* _Excerpt_
▬▬▬▬▬▬▬▬▬▬

The Polish Leather Uniform Group Association operates based on the Regulations of the Association, adopted at the founding meeting of the Association in November 2022 in Krakow, amended during the General Meeting in Warsaw, August 24, 2023.

Chapter I. General provisions

§ 1. The Polish Leather Uniform Group Association, hereinafter referred to as the Association, is an ordinary association operating under the Act of April 7, 1989, Law on Associations and these Regulations.

  1. The association operates in the Republic of Poland and its headquarters is in Warsaw.
  2. The association is established for an indefinite period.
  3. The Association’s activities are based on the social work of its Members.

§ 2. The name of the Association is subject to legal protection.

§ 3. The Association may cooperate and support other organizations with a similar profile operating throughout the country.

Chapter II. Goals and means of action

§ 4. The goals of the Association are:

  1. education in the field of equality, tolerance and human rights, in particular for sexual minorities,
  2. health promotion,
  3. promotion of culture and art, with particular emphasis on culture and art created by representatives of the LGBT+ community and for the LGBT+ community,
  4. integration of the LGBT+ community, in particular representatives of the fetish communities: leather and rubber.

§ 5. The association pursues its goal through free…

  1. organization of local and national meetings and events,
  2. organization of exhibitions,
  3. organization of competitions,
  4. information and educational activities aimed at adults,
  5. cooperation with other entities implementing projects consistent with the objectives of the Association,
  6. publication of educational and information materials.

Chapter III. Members – rights and obligations

§ 6. A member of the Association may be an adult natural person with full legal capacity and not deprived of public rights, who is a Polish citizen or a foreigner.

§ 7. A member of the Association cannot be a person belonging to any organization considered anti-democratic, fascistic or promoting discrimination, prejudice or hatred towards any social or ethnic group.

§ 8. Admission to the membership of the Association is made by the Management Board of the Association by way of a resolution, within 14 (fourteen) days from the date of posting the membership fee, preceded by receipt of the Membership Declaration.

▬▬▬▬▬▬▬▬▬▬

* _Records provided_
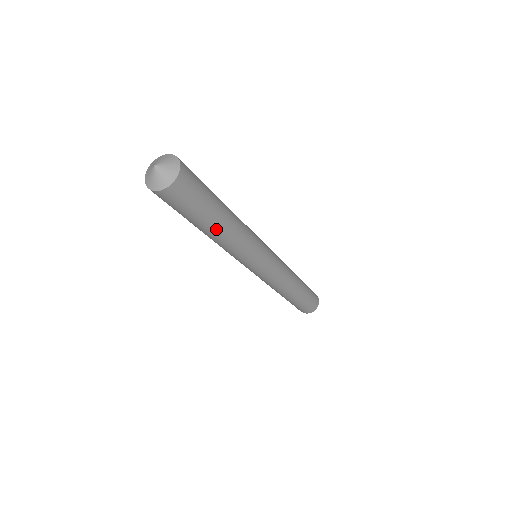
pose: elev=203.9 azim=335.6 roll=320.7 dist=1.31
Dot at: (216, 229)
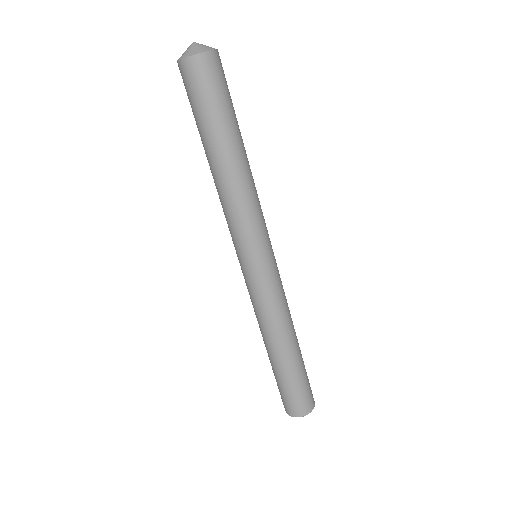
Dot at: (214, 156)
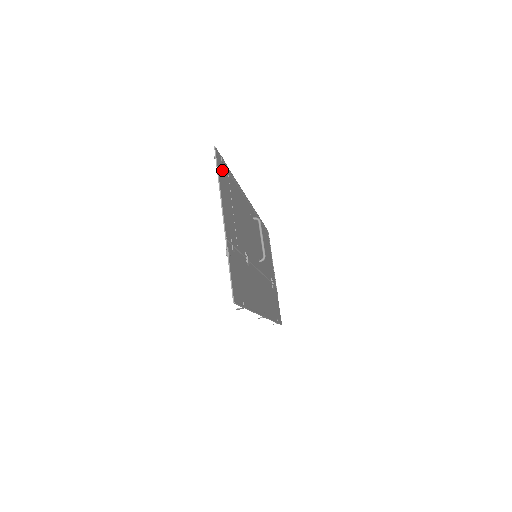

▬▬▬▬▬▬▬▬▬▬

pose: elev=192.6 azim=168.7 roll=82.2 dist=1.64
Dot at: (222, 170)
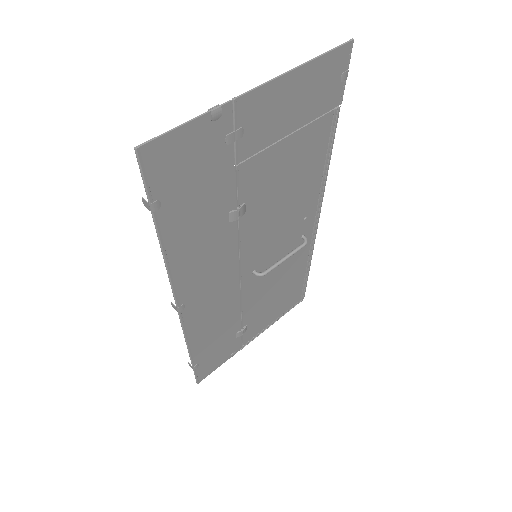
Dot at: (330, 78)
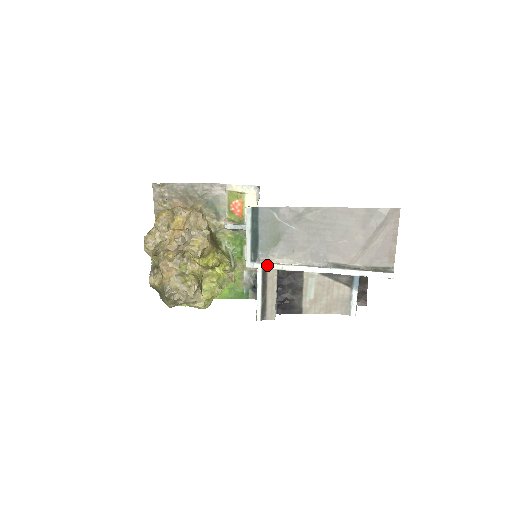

▬▬▬▬▬▬▬▬▬▬

* _Work required_
Extend the association's regulations, picking up after § 8. The listing is separate material and has no connection to the regulations.

* _Final answer_
  1. The declaration must be correctly completed and include a recommendation from two current Members of the Association.
  2. A candidate for a Member of the Association must absolutely meet the requirements specified in Chapter III. § 6 and § 7 of the Regulations.

§ 9. A member of the Association has the right to:

  1. active and passive electoral rights to the Association’s authorities,
  2. use the achievements and all forms of activities of the Association,
  3. participation in events organized by the Association,
  4. submitting applications and demands related to the Association’s activities,
  5. access to information about the Association’s activities and the work of the Management Board.

§ 10. A member of the Association is obliged to:

  1. taking part in the life of the Association,
  2. actively supporting the Association in achieving its goals,
  3. compliance with the Regulations and resolutions of the Association’s authorities,
  4. timely payment of membership fees.

§ 11. Membership in the Association ceases as a result:

  1. voluntary, written resignation from membership in the Association,
  2. death of a Member of the Association,
  3. loss of full legal capacity by a Member of the Association or deprivation of public rights by a final court judgment,
  4. removal of a Member from the list of members of the Association by the Management Board of the Association.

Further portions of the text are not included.